### AUSZUG
______

Im Frühsommer dann, nach meiner Teicherweiterung,
habe ich sie wieder zurück gesetzt und nun wachsen sie , 
siehe die letzten Fotos von mir  etwas weiter oben.
(sie haben nun so ca zwischen 5 und 7cm Größe erreicht)
Die restlichen vom letzten Herbst im Teich verbliebenen MiniBabys, 
haben den Winter bei mir nicht überstanden.
Ich glaube, ich würde einige der  Babys, wenn sie dir wichtig sind, in eine Innenhälterung verfrachten und sie gut über den Winter pflegen.
Unsere neuerlich geschlüpften Babyfische, :shock wurden alle ratzeputz verspeist...
aber das war dann ok,denn ich möchte unseren Teich nicht überbevölkern.
(von den Letztjährigen ,hab ich vor einigen Wochen 7Stück, mehr hab ich nicht erwischt, 
an einen auch Fische verkaufenden Baumarkt abgegeben und nur 8 Jungfische behalten)
Ich wünsche dir viel Glück, und ebensoviel Freude  bei der Babyfisch Aufzucht,
 wie ich es hatte /habe


----------



## slavina (4. Aug. 2013)

*AW: Koi ? Nö!  Shubunkin & Co.*

Also mein Nachwuchs ist vom Frühjahr und ist jetzt ca 5cm groß.Da ich einen  Sonnenbarsch im Teich habe hält sich das mit dem Nachwuchs in Grenzen. Nur die kleinen Wakin Goldfische versuche ich wenn möglich erst in der Innenhälterung groß zu ziehen und setze sie ab einer bestimmten Grösse wieder in den Teich zurück. Dann sind sie zu groß für unseren __ Barsch . Der ist übrigens dieses Jahr recht bequem gewesen was die " Geburtenregulierung " betrifft. Ich glaube nächstes Jahr muß ich einen Teil der Fische abgeben. Sonst werden es doch zuviele !!!!
LG,
Tina

P.S. Wenn Du jetzt ganz kleine Fische hast werden einige im Teich sicherlich nicht über den Winter kommen .


----------



## Eva-Maria (5. Aug. 2013)

*AW: Koi ? Nö!  Shubunkin & Co.*

moin Desimona,
schicke Fische hast Du da erworben...
es wird spannend werden ihre (Farb)-Entwicklung zu verfolgen


----------



## Eva-Maria (6. Aug. 2013)

______

### BEREITGESTELLTE DATEN

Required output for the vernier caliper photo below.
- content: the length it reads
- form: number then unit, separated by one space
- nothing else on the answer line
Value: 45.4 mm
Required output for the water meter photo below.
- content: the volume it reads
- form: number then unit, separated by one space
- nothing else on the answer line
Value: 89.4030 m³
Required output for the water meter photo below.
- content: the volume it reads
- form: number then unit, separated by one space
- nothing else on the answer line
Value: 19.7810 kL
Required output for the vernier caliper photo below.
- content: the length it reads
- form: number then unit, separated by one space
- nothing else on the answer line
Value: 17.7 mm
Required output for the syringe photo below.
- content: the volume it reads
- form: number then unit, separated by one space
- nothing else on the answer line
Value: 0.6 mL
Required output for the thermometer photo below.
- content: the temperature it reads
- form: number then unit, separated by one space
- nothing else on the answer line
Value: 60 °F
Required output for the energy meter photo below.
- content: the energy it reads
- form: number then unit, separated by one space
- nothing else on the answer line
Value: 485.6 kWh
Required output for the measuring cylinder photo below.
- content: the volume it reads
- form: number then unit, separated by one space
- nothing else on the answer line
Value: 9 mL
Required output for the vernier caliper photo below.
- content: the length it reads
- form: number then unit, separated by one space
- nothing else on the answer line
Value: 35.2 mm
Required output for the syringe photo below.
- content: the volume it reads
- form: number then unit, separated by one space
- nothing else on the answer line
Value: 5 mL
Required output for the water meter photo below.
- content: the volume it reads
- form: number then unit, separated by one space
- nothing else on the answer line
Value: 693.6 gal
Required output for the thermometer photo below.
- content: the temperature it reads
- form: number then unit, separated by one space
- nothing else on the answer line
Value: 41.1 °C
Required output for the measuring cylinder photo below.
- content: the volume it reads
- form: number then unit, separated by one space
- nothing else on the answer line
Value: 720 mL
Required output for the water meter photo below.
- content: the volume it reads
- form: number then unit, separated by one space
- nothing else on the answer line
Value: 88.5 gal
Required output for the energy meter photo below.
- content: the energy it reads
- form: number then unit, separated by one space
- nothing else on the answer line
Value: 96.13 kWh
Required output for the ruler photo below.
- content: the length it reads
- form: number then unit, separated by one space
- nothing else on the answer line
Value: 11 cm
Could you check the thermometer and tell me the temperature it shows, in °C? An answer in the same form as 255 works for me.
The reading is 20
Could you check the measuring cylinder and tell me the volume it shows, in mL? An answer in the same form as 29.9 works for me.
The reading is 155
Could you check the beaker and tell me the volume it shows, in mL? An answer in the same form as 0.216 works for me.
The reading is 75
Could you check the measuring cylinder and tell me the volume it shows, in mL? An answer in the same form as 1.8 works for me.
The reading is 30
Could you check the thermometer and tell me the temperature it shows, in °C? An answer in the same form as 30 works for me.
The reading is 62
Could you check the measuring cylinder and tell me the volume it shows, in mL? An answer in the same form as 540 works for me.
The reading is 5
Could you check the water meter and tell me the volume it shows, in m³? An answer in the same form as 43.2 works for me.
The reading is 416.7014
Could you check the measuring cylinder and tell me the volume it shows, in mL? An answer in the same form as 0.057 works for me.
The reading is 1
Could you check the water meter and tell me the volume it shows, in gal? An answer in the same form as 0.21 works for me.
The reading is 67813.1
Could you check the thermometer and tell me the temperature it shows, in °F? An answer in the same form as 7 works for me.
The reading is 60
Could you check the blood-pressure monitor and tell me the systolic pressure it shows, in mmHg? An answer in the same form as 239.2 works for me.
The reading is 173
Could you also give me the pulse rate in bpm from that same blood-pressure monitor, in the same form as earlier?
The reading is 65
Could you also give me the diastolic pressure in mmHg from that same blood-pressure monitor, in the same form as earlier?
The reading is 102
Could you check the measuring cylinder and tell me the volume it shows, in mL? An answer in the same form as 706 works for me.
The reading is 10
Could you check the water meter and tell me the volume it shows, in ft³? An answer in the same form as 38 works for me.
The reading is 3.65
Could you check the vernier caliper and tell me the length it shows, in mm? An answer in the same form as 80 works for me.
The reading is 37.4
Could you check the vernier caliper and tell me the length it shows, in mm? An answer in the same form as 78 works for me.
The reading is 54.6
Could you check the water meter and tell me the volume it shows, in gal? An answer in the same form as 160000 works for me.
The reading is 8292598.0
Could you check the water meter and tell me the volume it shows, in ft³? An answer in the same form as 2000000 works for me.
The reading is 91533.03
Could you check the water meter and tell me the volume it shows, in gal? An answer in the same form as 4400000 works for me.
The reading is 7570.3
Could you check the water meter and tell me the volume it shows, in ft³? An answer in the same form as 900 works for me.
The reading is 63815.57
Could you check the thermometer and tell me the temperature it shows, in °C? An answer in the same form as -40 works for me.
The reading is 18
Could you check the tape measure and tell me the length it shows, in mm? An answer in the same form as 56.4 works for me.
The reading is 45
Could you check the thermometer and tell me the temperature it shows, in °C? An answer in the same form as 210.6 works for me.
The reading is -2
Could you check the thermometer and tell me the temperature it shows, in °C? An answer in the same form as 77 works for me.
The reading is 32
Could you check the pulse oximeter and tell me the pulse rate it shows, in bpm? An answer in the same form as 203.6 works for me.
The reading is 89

______

Gib bitte den Teil des Auszugs, der mit den Worten „## Eva-Maria (5.“ beginnt und mit „(6. Aug. 2013)“ schließt, wortgetreu wieder. Die Daten werden für diese Aufgabe nicht gebraucht.

## Eva-Maria (5. Aug. 2013)

*AW: Koi ? Nö!  Shubunkin & Co.*

moin Desimona,
schicke Fische hast Du da erworben...
es wird spannend werden ihre (Farb)-Entwicklung zu verfolgen


----------



## Eva-Maria (6. Aug. 2013)